Entries taken from a collection:
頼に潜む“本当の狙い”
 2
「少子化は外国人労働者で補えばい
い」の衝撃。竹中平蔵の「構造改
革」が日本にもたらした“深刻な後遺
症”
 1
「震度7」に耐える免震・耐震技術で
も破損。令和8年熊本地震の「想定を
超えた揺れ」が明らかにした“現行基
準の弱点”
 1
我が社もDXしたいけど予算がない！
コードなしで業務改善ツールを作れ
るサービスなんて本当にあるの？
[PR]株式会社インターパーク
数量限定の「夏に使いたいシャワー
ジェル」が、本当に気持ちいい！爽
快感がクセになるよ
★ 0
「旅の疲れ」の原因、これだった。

** WRITTEN TASK **
Each line from the one holding "も破損。令和8年熊本地震の「想定を" down to the end of the records above is to be repeated exactly; no other line belongs in the reply.

** WRITTEN RESPONSE **
も破損。令和8年熊本地震の「想定を
超えた揺れ」が明らかにした“現行基
準の弱点”
 1
我が社もDXしたいけど予算がない！
コードなしで業務改善ツールを作れ
るサービスなんて本当にあるの？
[PR]株式会社インターパーク
数量限定の「夏に使いたいシャワー
ジェル」が、本当に気持ちいい！爽
快感がクセになるよ
★ 0
「旅の疲れ」の原因、これだった。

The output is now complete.